The birds were singing down in the trees by the river, as well as making a valiant attempt to shatter the peace beneath the eaves. By leaning forward a little out of her window, and craning her neck to look upwards, she could see the mother house-martin popping dainty morsels into the mouths of her vociferous young, and then flying away again to look for a second course for them. It was all as simple as that! No worry about unpaid bills, tradesmen’s or otherwise. No worry about the telephone being cut off, or the coalman refusing to deliver the anthracite for the boiler, or money to find for art classes—or new shoes for Midge!
No worry about anything very much! ...
A deep, and rather ragged, sigh forced its way up from the depths of her being, and as she leaned there in her old red ripple-cloth dressing-gown that would scarcely survive another visit to the cleaners, she thought of the letter she had received yesterday morning at breakfast from her solicitor. What a bitter disappointment that letter had been! Instead of the only two investments which remained to her, and which had been bequeathed to her with the house when her father died, having increased their value, as she had been led to hope, by an unwise study of newspapers, they had suddenly ceased to have any value at all—or they were not even worth the money that had originally been paid out for them! Mr. Cummings, of the old-established firm of Cummings, Cummings & Cummings, had advised her that she could do nothing about them at the moment. Certainly she had little hope of selling them!...
And that meant there was only one thing she could do now. She must make up her mind to sell the Meadow House, as Mr.
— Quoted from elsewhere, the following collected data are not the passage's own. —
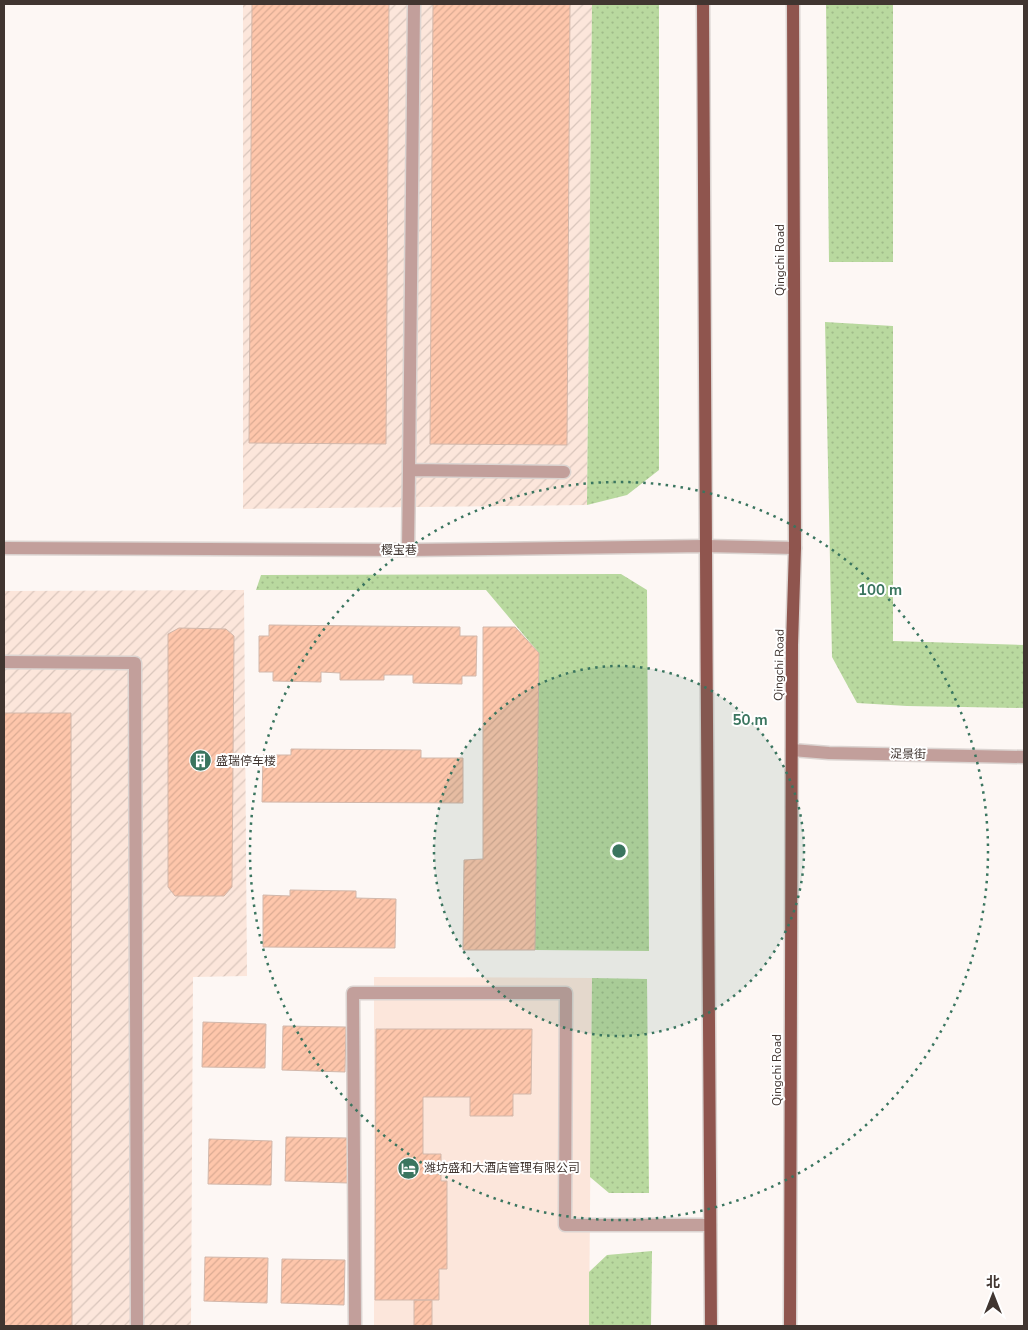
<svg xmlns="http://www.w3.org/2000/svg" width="1028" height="1330" font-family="'Nunito Sans','Noto Sans SC',sans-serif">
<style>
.built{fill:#fce6db}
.industrial{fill:url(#industrial-furrows)}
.garden{fill:url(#garden-dots)}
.building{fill:url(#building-hatch);stroke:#d2b7aa}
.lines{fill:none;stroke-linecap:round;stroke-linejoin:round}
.minor-casing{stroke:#dbd4d1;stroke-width:15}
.major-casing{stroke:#dbd4d1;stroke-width:15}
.minor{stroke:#c29f9b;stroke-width:12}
.major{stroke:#8f554e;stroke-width:12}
.ring{fill:none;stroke:#3a755f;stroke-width:2.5;stroke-dasharray:2.5 5}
.labels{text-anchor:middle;stroke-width:4;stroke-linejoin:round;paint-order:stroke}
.street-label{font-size:12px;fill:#403530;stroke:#fff}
.poi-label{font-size:12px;fill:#403530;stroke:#fff;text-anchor:start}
.centre{fill:#3a755f;stroke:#fff;stroke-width:2.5}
.ring-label{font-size:15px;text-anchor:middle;font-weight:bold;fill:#3a755f;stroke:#fff;stroke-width:4;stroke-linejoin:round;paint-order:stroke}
</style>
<defs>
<pattern id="industrial-furrows" width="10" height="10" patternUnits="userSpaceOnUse" patternTransform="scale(1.25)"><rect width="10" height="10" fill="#fce6db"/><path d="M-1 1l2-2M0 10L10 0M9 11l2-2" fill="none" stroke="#d9c6bc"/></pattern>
<pattern id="garden-dots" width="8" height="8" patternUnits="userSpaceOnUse" patternTransform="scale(1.25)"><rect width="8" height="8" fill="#b9d99f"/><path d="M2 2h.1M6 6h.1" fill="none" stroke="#a0bb89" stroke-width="1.8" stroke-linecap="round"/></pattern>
<pattern id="building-hatch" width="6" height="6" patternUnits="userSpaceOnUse" patternTransform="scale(1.25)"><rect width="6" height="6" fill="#fec6ab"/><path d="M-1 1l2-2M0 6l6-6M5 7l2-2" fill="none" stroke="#dbab93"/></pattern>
</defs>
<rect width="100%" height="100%" fill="#fdf7f4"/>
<path class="built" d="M374,977L592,978L589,1326H374Z"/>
<path class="industrial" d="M243,4H592L587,505L243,509Z
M244,590L247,976L193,977L191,1326H4V591Z"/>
<path class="garden" d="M592,4H659V470L627,495L587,505Z
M826,4H893V262H829Z
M825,322L893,326V641L1024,645V708L907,706L857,703L832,657Z
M621,574L647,590L649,951L534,950L539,653L486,590H256L261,575Z
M592,978L647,979L649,1193H609L590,1177Z
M652,1251L651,1326H589V1272L607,1255Z"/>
<path class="building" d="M252,4H389L386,444L249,443Z
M433,4H570L567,445L430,444Z
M269,625L460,627V636H477L476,676H462V684L413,683V675H384V680H340V673L321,672V682L273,681V672H259V636H269Z
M483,627H515L539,653L535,950H463L464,860L483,859Z
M179,628L226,629L234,636L232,887L224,896H175L168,887V634Z
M4,713H71L72,1326H4Z
M291,749L421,750V758H463V803L262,802L263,755H291Z
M290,890L356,891V898L396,899L395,948L263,947V895L290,896Z
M203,1022L266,1024L265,1068L202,1067Z
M283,1026L346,1027L345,1072L282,1070Z
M376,1029H532L531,1094H513V1116H470V1097H423V1154H441V1181H447V1269H439V1300H375Z
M286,1137L349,1138L348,1183L285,1181Z
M209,1139L272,1141L271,1185L208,1184Z
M205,1257L268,1258L267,1303L204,1301Z
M282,1259L345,1260L344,1305L281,1303Z
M414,1300H432V1326H414Z"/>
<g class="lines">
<defs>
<path id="minor" d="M414,4L409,470L564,472
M4,548L408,550L705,546L795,548
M408,550L409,470
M4,662L135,663L137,1326
M792,750L829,753L1024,757
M355,1326L353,993H566L565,1225H710"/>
<path id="major" d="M703,4C704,445 709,885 711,1326
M790,1326L792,645L795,548L793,4"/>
</defs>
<use href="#minor" class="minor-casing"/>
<use href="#major" class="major-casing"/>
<use href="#minor" class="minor"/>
<use href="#major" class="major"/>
</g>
<circle cx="619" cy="851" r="185" fill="#3a755f" fill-opacity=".12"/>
<g class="ring">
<circle cx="619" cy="851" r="185"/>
<circle cx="619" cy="851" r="369"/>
</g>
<defs>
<symbol id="building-disc" viewBox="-11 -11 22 22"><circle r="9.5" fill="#3a755f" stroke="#fff"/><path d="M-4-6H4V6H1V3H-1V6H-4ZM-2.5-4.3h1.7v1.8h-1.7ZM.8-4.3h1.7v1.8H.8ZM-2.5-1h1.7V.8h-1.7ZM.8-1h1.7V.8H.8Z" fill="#fff"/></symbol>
<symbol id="hotel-disc" viewBox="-11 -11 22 22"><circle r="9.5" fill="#3a755f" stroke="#fff"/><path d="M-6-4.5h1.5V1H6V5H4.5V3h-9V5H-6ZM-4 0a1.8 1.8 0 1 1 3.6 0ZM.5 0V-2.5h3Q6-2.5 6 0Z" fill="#fff"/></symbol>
</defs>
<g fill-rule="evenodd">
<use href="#building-disc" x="188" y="748" width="25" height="25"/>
<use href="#hotel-disc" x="396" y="1156" width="25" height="25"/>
</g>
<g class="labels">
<g class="street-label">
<text transform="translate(780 260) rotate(-90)" y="4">Qingchi Road</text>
<text x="399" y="554">樱宝巷</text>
<text transform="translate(779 665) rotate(-89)" y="4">Qingchi Road</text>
<text transform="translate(908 754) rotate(1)" y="4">浞景街</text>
<text transform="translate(777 1070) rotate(-90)" y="4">Qingchi Road</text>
</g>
<g class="poi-label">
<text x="216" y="765">盛瑞停车楼</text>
<text x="424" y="1172">潍坊盛和大酒店管理有限公司</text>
</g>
</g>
<circle cx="619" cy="851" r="8" class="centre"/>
<g class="ring-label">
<text x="880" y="595">100 m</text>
<text x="750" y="725">50 m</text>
</g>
<rect width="1028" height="1330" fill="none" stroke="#403530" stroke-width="10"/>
<g transform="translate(993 1295)" stroke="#ffffff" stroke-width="4" paint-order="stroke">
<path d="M0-4L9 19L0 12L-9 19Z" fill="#403530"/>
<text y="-8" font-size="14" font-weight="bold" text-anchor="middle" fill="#403530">北</text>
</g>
</svg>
Cummings had been strongly urging her to do for weeks. Before the bottom fell right out of the house-market, and the prices of properties came tumbling down.
It was the only sensible th
ing to do, as surely, Mr. Cummings insisted, she could see for herself. To try and maintain an old house, even if it had all the charm of antiquity, and the advantages of a well nigh perfect situation, when such things as drains, gutters, overflows, vermin in thatch, and so forth, were always demanding a hand in a pocket, on next-door-to-nothing a year, was the height of absurdity. Indeed, it was quite ridiculous.
It was no use imagining that a few people coming for teas while the weather remained fine could make any difference, or even the sale of a few jars of homemade pickles and jams from the produce of the orchard. And whole evenings spent addressing envelopes for circulars for a microscopic remuneration were just so much wasted effort. Praiseworthy attempts to keep the ball rolling, but almost as valueless as practising stringent economies—pathetic economies like going without stockings in the summer (or, at least, Virginia did!) and resisting every temptation to buy new clothes for the winter (naturally Iris had to have new clothes, because she was attending the school of art, and in any case she was only nineteen, and so pretty that a few sacrifices were very well worth while if they kept her looking young and happy). Other little attempts at self-denial on Virginia’s part included never by any chance going to a cinema, or wasting money on coffee in her favourite bun-shop in Little Mallow when visiting it to do absolutely essential shopping.
Mr. Cummings had no sympathy to spare for anyone who strove to keep a roof over their head at the expense of everything else that made life worth living. Now, a tiny flat in one of the towns nearby, a job perhaps in an office, or even behind some attractive counter, and a little money in the bank left over from the sale of the Meadow House, and all debts and everything settled comfortably—now that would be sensible!